For example, in 6.1: "… we use heuristics to measure the severity … such as tolerance, […] amount of time and expertise required …" - all these elements are important, yet hard to quantify, and thus, it is quite disappointing to see everything reduced then to a 'heuristically' chosen value of 0.6 or 0.8. The authors should try to do a much better job in justifying the choice of values if a proper framework for computing them is not provided. This is particularly important, because the cost of evolution and especially the validation process depends on these values.
7. Validation
The validation description is, unfortunately, the weakest aspect of the manuscript because it provides a very limited view over the full capabilities of the framework. Assuming that the example provided in the manuscript is enough to exhibit the application of the framework (although it would have been good to provide at least another operation - for comparison purposes), a detailed and quantitative (not only empirical) analysis of the choice of weights is crucial. Otherwise, there's really no difference between what the authors provided and a random choice.
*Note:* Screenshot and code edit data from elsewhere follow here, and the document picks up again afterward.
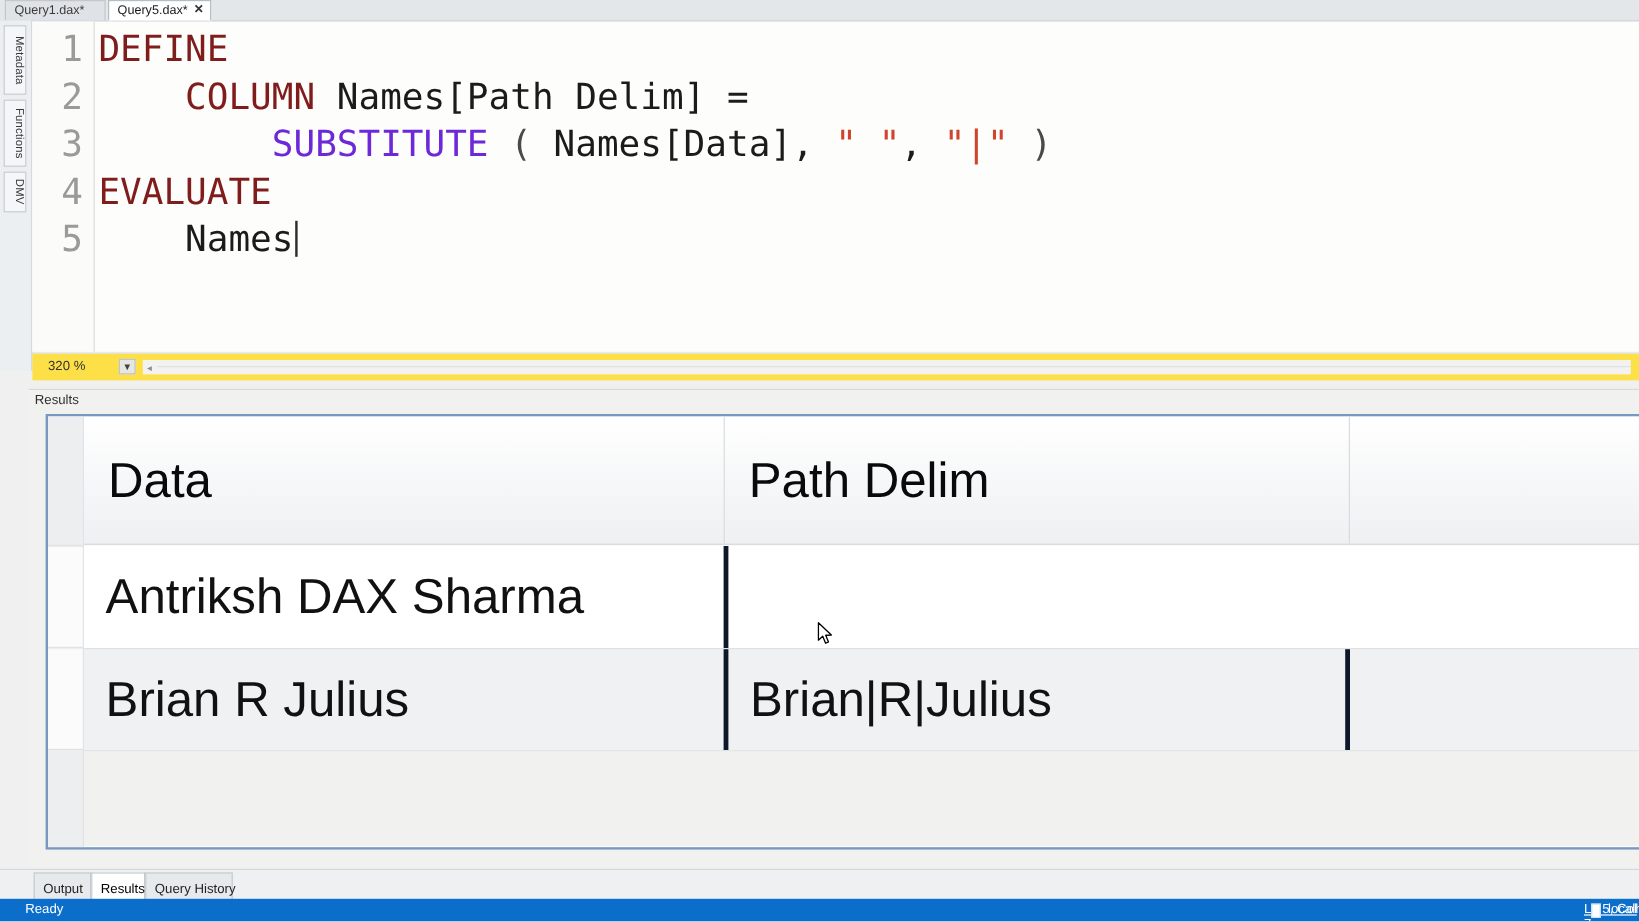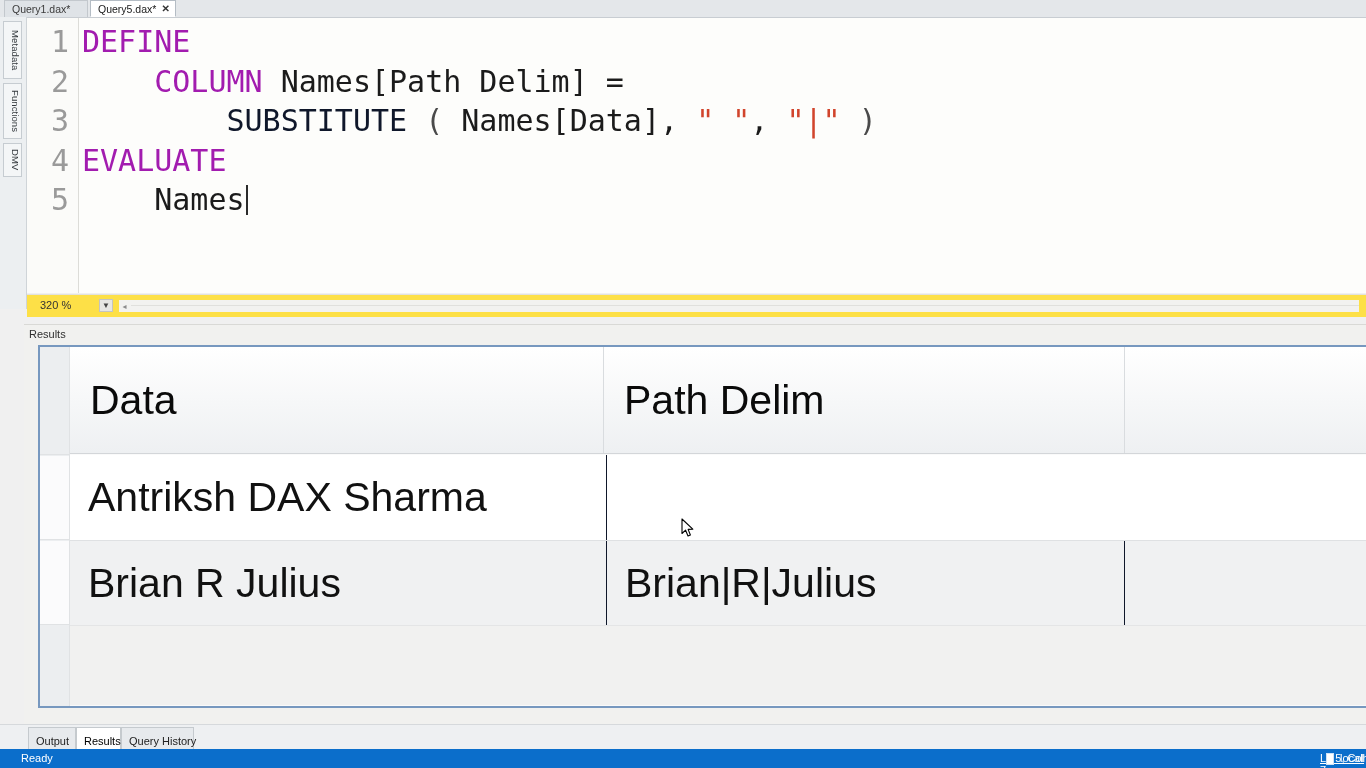--- a/index.html
+++ b/index.html
@@ -127,7 +127,7 @@
     white-space: pre;
     color: #1b1b1b;
   }
-  .kw { color: #a21caf; }
+  .kw { color: #7f1d1d; }
   .fn { color: #0f172a; }
   .str { color: #d1442c; }
   .punct { color: #4a4a4a; }

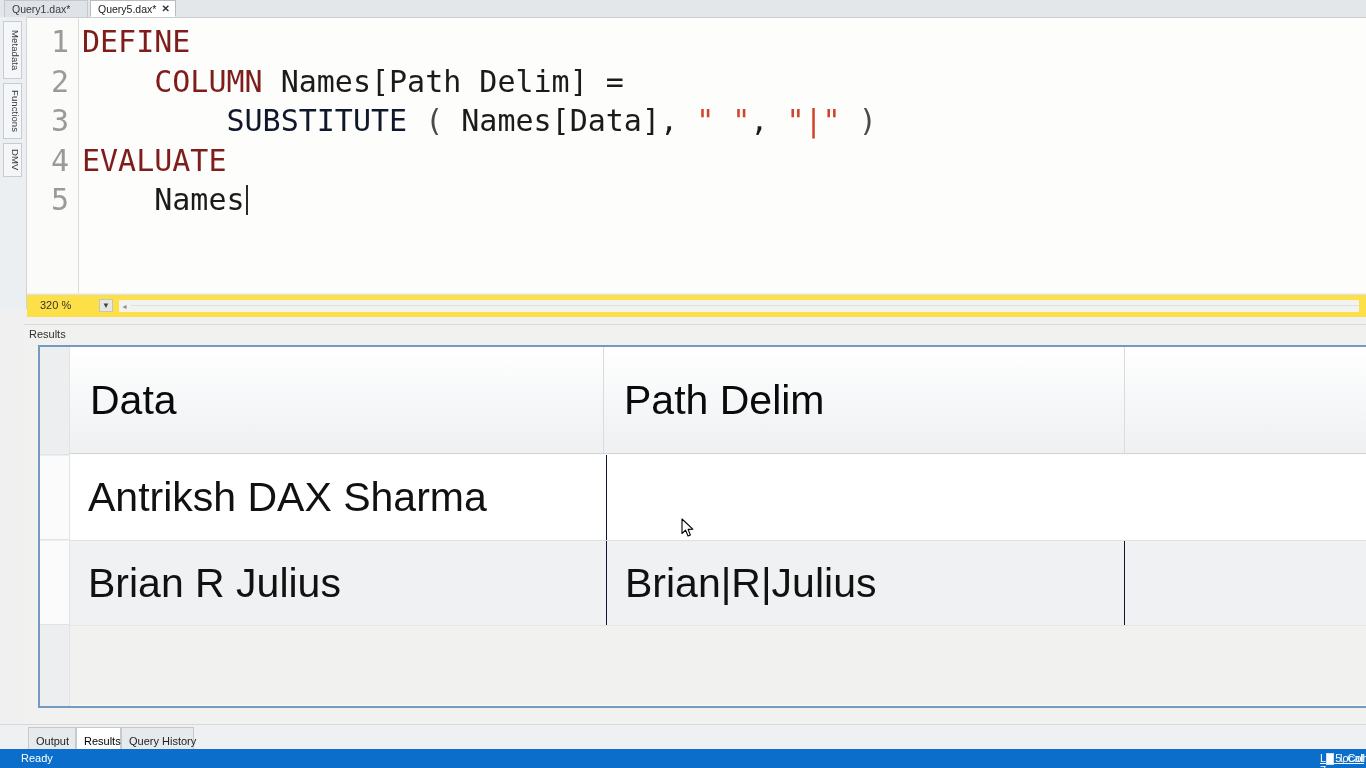--- a/index.html
+++ b/index.html
@@ -128,7 +128,7 @@
     color: #1b1b1b;
   }
   .kw { color: #7f1d1d; }
-  .fn { color: #0f172a; }
+  .fn { color: #6d28d9; }
   .str { color: #d1442c; }
   .punct { color: #4a4a4a; }
   .caret {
Furthermore, the authors motivate their work, in the beginning of the manuscript, via the need of a framework that is able to handle large and complex ontologies. However, the validation is performed on a small dataset - which is unrealistic for a proper, real-world context. Hence, unless the authors expand their validation to a much larger scale, they should at least discuss the behaviour of the framework in such a setting.
8. Evaluation
The usability study detailed in this section is similar, in setting, to the framework validation - i.e., low number of participants, underspecified study details, shallow results analysis. The authors should at least provide the complete study design, including aspects such as the time allocated for learning the tools or details on previous experience with ontology engineering tools and the OCMS framework. This should be then complemented with a detailed discussion of the results. For example:
* a score of 3.3 in the last question is not so positive - what is the reason behind / interpretation of this result.
* "The cost estimation is suitable to measure impacts" = 4.0 - in my opinion, this is a very surprising result considering that the participants should have a deep understanding of the weight assignment scheme and of the actual impact of the change operation, which is quite hard to believe that a general ontology user and a novice user may have.
Finally, 8.3 should be expanded with a more detailed discussion of the state of the art tools.
|